My goodness, what a lot of fuss in the New York and Washington media about America’s first African-American President. Their surprise is what surprises me. I’m reminded of some lines Sidney Poitier says to his father in the 1967 movie “Guess Who’s Coming to Dinner?” when he finds his father disapproves of his interracial marriage. “You see yourself as a black man,” says Poitier. “And I see myself as a man.”
Oprah Winfrey, not Katie Couric, is the most popular woman on television and one of America’s wealthiest women to boot. Katie just gets a salary. Will Smith, not Kevin Costner, is America’s hottest movie star. Think sports heroes, and Tiger Woods, Michael Jordon, and Alex Rodriguez come to mind long before Cal Ripkin, Jr. And young people are lining up to see Beyonce Knowles, not Debby Boone.
Sorry, mainstream media. America has been multicultural and colorblind for a long time. You just noticed it now? As Winston Churchill said during a visit to North America in World War II: “We have not journeyed all this way across the centuries, across the oceans, across the mountains, across the prairies, because we are made of sugar candy.”
By the way, the restrained British barely raised an eyebrow when they elected Margaret Thatcher as their Prime Minister. A woman? I say, she certainly is, but jolly good for her.
I remember when I was a young reporter and I interviewed a developer in Portland, Oregon who had just turned a former downtown factory into one of the city’s most successful indoor shopping malls. He was Japanese-American and his parents had been interned during World War II. Now he’s a multi-millionaire. When I asked him about that he laughed and said “Yeah, my Dad would be really surprised.”
America is not perfect, but it has always been about opportunity. With each wave of immigration and each wave of change, the newcomers, the different, the “other,” have faced discrimination from the ignorant. None more so than the descendants of slavery, that stain on America’s past. But we got over it.
Now it is time for the mainstream media to do the same.
President-elect Barak Obama is an articulate young man who is taking office at an extremely difficult time in American history. I don’t care what color he is, I just hope he does a good job.
What color, by the way, do you think those people were in the Bible?
5 comments:
Well put, but I was still surprised by the weight of history when Obama's election was announced. Perhaps it's in one's experience and point of view. Perhaps, like water currents, there are some layers of change in history that move quickly; others more slowly. In any case, you're right, Obama is just a man. Hope he can lead us out of the thicket we're in.
PS: GREAT Lincoln quotation.
Ah, Mike put it more clearly...he wasn't surprised at the outcome, he was surprised about how he felt.
Robin, I put this here because I tried twice to email your blog but it came back saying unable to deliver.
Ok, I made this recipe. Goodness!!! I never really paid attention to the measurements until I was actually assembling the batter. I thought there were errors, one cup of oil? Anyway, I couldn’t believe how well it turned out. My family loved it!!! Even my picky, very selective 12 year old daughter thought it was awesome.
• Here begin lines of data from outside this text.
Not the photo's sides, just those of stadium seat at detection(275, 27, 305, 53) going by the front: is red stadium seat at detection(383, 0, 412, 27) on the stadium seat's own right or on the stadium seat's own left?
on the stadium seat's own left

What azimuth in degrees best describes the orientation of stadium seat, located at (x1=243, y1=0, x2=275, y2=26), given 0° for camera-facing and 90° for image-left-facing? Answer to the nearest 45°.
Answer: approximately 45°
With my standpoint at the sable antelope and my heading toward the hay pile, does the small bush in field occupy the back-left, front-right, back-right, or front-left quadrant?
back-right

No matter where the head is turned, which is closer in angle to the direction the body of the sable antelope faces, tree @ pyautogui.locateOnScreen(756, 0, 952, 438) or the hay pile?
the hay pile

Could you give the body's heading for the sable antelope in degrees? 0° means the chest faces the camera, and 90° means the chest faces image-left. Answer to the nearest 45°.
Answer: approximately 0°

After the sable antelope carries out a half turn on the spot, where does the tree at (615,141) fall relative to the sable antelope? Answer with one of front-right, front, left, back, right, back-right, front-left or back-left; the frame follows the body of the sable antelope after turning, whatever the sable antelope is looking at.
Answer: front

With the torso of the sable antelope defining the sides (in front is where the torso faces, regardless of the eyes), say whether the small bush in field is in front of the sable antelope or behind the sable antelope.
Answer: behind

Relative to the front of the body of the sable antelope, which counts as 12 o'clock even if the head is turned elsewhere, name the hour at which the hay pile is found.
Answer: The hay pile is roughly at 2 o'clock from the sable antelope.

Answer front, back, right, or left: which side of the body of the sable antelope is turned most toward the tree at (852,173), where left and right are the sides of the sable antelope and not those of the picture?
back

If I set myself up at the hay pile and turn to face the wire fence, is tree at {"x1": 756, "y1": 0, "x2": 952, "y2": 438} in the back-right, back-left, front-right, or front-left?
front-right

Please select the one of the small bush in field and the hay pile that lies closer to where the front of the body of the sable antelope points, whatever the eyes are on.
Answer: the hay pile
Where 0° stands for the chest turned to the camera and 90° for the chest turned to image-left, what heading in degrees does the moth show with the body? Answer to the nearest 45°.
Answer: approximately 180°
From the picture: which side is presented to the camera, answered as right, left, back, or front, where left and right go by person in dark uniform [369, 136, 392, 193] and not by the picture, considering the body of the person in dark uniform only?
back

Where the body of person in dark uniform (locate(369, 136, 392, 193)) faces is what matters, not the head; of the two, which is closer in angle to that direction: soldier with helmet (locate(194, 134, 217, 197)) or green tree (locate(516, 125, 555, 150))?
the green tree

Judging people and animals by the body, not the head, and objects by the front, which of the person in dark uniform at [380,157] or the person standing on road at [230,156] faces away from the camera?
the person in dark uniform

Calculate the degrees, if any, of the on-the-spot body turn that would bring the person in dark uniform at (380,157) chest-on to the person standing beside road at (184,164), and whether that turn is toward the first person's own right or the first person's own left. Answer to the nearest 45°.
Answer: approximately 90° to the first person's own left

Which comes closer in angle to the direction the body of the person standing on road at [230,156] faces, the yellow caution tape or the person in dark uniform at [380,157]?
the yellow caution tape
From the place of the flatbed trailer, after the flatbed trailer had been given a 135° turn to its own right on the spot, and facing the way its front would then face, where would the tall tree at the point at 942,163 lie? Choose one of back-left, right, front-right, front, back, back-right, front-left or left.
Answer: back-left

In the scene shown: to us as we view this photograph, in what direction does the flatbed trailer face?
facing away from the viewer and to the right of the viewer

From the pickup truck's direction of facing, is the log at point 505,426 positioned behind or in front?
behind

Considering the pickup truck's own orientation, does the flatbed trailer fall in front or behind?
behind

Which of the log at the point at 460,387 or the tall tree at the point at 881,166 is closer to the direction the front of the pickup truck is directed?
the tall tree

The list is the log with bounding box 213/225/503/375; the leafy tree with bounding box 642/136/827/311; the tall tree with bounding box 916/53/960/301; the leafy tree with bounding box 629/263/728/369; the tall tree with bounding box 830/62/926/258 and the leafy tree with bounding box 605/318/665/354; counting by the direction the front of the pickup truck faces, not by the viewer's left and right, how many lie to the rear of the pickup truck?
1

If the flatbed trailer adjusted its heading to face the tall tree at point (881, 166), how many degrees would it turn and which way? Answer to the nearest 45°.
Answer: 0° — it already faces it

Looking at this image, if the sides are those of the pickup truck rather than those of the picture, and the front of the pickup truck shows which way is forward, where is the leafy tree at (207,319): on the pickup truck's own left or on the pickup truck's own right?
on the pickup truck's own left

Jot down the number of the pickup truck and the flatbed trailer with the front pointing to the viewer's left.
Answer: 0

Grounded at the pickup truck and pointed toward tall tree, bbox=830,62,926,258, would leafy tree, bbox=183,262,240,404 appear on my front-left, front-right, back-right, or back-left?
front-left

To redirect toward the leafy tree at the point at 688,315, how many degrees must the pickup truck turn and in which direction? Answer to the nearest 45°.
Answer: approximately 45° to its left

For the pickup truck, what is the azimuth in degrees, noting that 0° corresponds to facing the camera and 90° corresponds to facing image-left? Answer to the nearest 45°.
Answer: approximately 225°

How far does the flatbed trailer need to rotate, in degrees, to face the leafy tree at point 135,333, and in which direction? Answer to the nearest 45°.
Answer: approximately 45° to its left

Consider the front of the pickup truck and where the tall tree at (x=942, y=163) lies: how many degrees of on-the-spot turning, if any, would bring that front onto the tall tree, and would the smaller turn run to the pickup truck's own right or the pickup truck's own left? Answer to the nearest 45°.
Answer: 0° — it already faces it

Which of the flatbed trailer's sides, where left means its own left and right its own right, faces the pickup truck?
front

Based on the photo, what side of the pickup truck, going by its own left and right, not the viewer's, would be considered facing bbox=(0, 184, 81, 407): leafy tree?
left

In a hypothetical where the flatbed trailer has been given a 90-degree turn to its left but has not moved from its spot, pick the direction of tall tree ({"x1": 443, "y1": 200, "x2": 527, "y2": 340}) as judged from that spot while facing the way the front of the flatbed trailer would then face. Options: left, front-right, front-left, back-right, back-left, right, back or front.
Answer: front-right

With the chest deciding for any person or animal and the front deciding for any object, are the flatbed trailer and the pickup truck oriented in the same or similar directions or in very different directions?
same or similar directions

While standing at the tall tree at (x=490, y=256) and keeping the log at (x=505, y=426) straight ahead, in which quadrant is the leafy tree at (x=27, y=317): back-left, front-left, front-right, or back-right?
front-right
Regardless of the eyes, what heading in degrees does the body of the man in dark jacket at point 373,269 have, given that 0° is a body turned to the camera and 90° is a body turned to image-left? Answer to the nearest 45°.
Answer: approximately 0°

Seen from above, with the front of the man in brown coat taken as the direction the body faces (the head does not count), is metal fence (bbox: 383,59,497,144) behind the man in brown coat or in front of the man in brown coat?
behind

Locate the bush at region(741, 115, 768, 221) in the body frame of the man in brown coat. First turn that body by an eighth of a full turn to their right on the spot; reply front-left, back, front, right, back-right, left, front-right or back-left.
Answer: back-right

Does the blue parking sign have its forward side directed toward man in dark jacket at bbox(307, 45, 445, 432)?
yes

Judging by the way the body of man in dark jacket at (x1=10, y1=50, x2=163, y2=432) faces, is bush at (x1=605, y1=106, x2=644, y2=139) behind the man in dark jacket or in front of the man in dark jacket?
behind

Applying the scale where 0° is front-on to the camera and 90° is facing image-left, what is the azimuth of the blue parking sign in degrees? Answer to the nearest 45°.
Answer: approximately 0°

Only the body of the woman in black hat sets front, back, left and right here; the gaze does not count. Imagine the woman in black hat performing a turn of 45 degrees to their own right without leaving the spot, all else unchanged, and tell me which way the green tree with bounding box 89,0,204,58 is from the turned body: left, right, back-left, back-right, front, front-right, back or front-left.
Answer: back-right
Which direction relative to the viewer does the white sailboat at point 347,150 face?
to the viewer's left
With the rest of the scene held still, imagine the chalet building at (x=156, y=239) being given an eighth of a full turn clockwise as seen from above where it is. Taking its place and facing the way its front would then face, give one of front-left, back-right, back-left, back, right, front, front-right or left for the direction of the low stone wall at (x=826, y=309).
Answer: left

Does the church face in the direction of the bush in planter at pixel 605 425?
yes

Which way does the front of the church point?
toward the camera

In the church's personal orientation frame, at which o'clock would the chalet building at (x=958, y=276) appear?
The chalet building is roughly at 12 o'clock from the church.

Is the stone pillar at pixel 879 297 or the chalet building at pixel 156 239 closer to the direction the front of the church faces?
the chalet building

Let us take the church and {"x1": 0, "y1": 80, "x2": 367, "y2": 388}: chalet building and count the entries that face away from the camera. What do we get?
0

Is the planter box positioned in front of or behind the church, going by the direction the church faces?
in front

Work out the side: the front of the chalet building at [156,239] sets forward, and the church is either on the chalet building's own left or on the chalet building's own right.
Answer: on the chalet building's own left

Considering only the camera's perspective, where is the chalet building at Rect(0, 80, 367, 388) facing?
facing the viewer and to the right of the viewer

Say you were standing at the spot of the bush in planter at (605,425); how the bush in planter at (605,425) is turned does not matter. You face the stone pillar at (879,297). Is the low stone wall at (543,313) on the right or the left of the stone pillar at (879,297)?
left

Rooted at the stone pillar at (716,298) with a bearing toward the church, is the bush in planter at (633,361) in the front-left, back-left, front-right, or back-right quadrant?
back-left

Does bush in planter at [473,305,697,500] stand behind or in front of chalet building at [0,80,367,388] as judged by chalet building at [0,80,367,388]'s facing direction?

Now, that is a compliment. I think you won an award or contest here in Portland back in the day, didn’t you? Seems I remember you making a comment like, " I was going to make a lemon meringue pie but meringue is so hard to do."
Thanks so much for sharing the recipe. It is so easy that will most definitely become part of the my repertoire for holidays and special gatherings. Yes, I do all the cooking and baking in our family so the more simple the better. My wife thinks that I think she cant cook. So this is what she tells me. I know she can she just doesn’t like to.
Thanks again!
Well, thanks for the comment Anonymous. One whole cup of oil seemed strange to me too, but it works as you discovered. Wait a few days. It is even better after it sits a bit.